[Brief] Your task is to repeat the entries exactly. Leave the pictures out.

- - - - -

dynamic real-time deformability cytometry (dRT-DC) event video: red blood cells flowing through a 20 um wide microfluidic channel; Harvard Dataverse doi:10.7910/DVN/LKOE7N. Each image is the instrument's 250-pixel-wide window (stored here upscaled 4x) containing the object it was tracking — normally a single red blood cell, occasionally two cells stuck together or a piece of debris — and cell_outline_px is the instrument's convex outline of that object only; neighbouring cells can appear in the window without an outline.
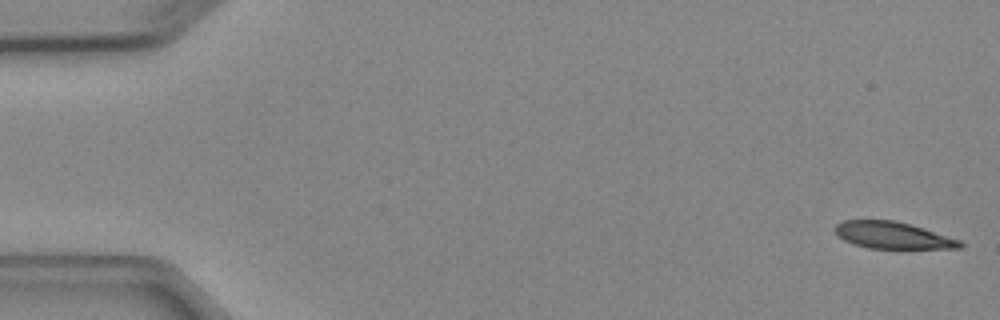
{"species": "Egyptian fruit bat (a non-hibernating species)", "species_latin": "Rousettus aegyptiacus", "temperature_condition": "cold", "stored_images_in_passage": 6, "camera_frame_rate_fps": 3000, "um_per_image_px": 0.085, "animal": {"sex": "female"}, "frame": {"image": 1, "passage_image": 1, "time_ms": 0.0, "image_size_px": [1000, 320], "cell_outline_px": [[964, 248], [868, 248], [844, 240], [832, 228], [836, 224], [844, 220], [896, 220], [924, 228], [960, 240], [964, 244]], "centroid_in_image_um": [75.89, 19.99], "position_along_channel_um": 9.1, "area_um2": 19.42}}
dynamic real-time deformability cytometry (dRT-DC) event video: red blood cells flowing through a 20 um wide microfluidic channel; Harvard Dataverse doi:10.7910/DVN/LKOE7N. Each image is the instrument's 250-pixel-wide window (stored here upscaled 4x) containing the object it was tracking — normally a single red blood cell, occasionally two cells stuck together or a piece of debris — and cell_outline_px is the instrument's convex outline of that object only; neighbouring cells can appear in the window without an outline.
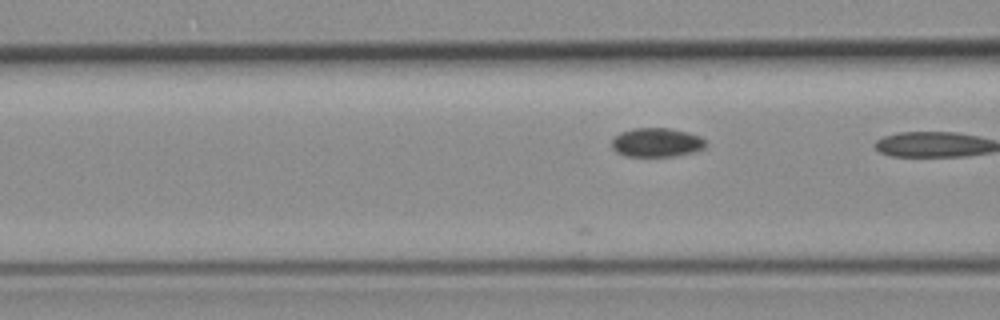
{"species": "common noctule bat (a hibernating species)", "species_latin": "Nyctalus noctula", "temperature_condition": "room temperature", "stored_images_in_passage": 5, "camera_frame_rate_fps": 3000, "um_per_image_px": 0.085, "animal": {"sex": "female", "body_mass_g": 19.3, "forearm_length_mm": 54.1}, "frame": {"image": 1, "passage_image": 4, "time_ms": 1.0, "image_size_px": [1000, 320], "cell_outline_px": [[708, 144], [704, 148], [696, 152], [676, 156], [624, 156], [616, 152], [612, 148], [612, 140], [620, 132], [632, 128], [668, 128], [688, 132], [700, 136]], "centroid_in_image_um": [55.83, 12.11], "position_along_channel_um": 110.8, "area_um2": 16.07}}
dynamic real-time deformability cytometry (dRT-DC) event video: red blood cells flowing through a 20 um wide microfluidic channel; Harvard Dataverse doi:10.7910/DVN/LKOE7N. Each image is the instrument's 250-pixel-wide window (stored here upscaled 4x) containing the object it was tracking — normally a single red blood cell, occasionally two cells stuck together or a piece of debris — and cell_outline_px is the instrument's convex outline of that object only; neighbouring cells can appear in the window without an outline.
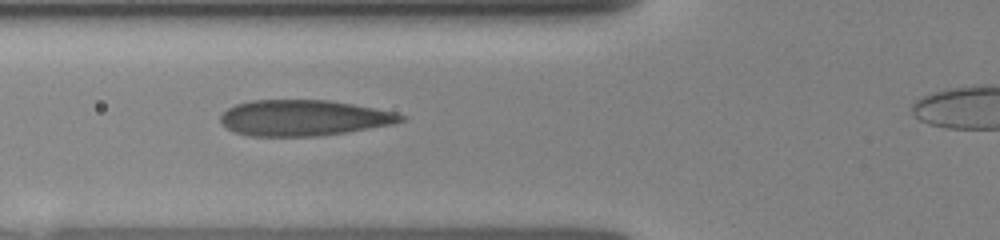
{"species": "human", "species_latin": "Homo sapiens", "temperature_condition": "room temperature", "stored_images_in_passage": 23, "camera_frame_rate_fps": 3000, "um_per_image_px": 0.085, "donor": {"sex": "female"}, "frame": {"image": 1, "passage_image": 3, "time_ms": 2.0, "image_size_px": [1000, 240], "cell_outline_px": [[408, 120], [392, 124], [344, 132], [316, 136], [248, 136], [236, 132], [228, 128], [220, 120], [220, 116], [228, 108], [236, 104], [252, 100], [328, 100], [352, 104], [396, 112], [408, 116]], "centroid_in_image_um": [25.84, 10.01], "position_along_channel_um": 100.0, "area_um2": 37.51}}
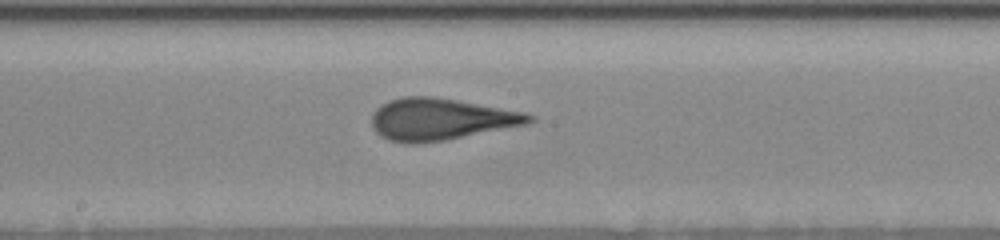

- - - - -

[Solved problem]
dynamic real-time deformability cytometry (dRT-DC) event video: red blood cells flowing through a 20 um wide microfluidic channel; Harvard Dataverse doi:10.7910/DVN/LKOE7N. Each image is the instrument's 250-pixel-wide window (stored here upscaled 4x) containing the object it was tracking — normally a single red blood cell, occasionally two cells stuck together or a piece of debris — and cell_outline_px is the instrument's convex outline of that object only; neighbouring cells can appear in the window without an outline.
{"species": "Egyptian fruit bat (a non-hibernating species)", "species_latin": "Rousettus aegyptiacus", "temperature_condition": "cold", "stored_images_in_passage": 6, "camera_frame_rate_fps": 3000, "um_per_image_px": 0.085, "animal": {"sex": "female"}, "frame": {"image": 1, "passage_image": 1, "time_ms": 0.0, "image_size_px": [1000, 320], "cell_outline_px": [[964, 248], [868, 248], [844, 240], [832, 228], [836, 224], [844, 220], [896, 220], [924, 228], [960, 240], [964, 244]], "centroid_in_image_um": [75.89, 19.99], "position_along_channel_um": 9.1, "area_um2": 19.42}}
dynamic real-time deformability cytometry (dRT-DC) event video: red blood cells flowing through a 20 um wide microfluidic channel; Harvard Dataverse doi:10.7910/DVN/LKOE7N. Each image is the instrument's 250-pixel-wide window (stored here upscaled 4x) containing the object it was tracking — normally a single red blood cell, occasionally two cells stuck together or a piece of debris — and cell_outline_px is the instrument's convex outline of that object only; neighbouring cells can appear in the window without an outline.
{"species": "common noctule bat (a hibernating species)", "species_latin": "Nyctalus noctula", "temperature_condition": "room temperature", "stored_images_in_passage": 5, "camera_frame_rate_fps": 3000, "um_per_image_px": 0.085, "animal": {"sex": "female", "body_mass_g": 19.3, "forearm_length_mm": 54.1}, "frame": {"image": 1, "passage_image": 4, "time_ms": 1.0, "image_size_px": [1000, 320], "cell_outline_px": [[708, 144], [704, 148], [696, 152], [676, 156], [624, 156], [616, 152], [612, 148], [612, 140], [620, 132], [632, 128], [668, 128], [688, 132], [700, 136]], "centroid_in_image_um": [55.83, 12.11], "position_along_channel_um": 110.8, "area_um2": 16.07}}
dynamic real-time deformability cytometry (dRT-DC) event video: red blood cells flowing through a 20 um wide microfluidic channel; Harvard Dataverse doi:10.7910/DVN/LKOE7N. Each image is the instrument's 250-pixel-wide window (stored here upscaled 4x) containing the object it was tracking — normally a single red blood cell, occasionally two cells stuck together or a piece of debris — and cell_outline_px is the instrument's convex outline of that object only; neighbouring cells can appear in the window without an outline.
{"species": "human", "species_latin": "Homo sapiens", "temperature_condition": "room temperature", "stored_images_in_passage": 23, "camera_frame_rate_fps": 3000, "um_per_image_px": 0.085, "donor": {"sex": "female"}, "frame": {"image": 1, "passage_image": 3, "time_ms": 2.0, "image_size_px": [1000, 240], "cell_outline_px": [[408, 120], [392, 124], [344, 132], [316, 136], [248, 136], [236, 132], [228, 128], [220, 120], [220, 116], [228, 108], [236, 104], [252, 100], [328, 100], [352, 104], [396, 112], [408, 116]], "centroid_in_image_um": [25.84, 10.01], "position_along_channel_um": 100.0, "area_um2": 37.51}}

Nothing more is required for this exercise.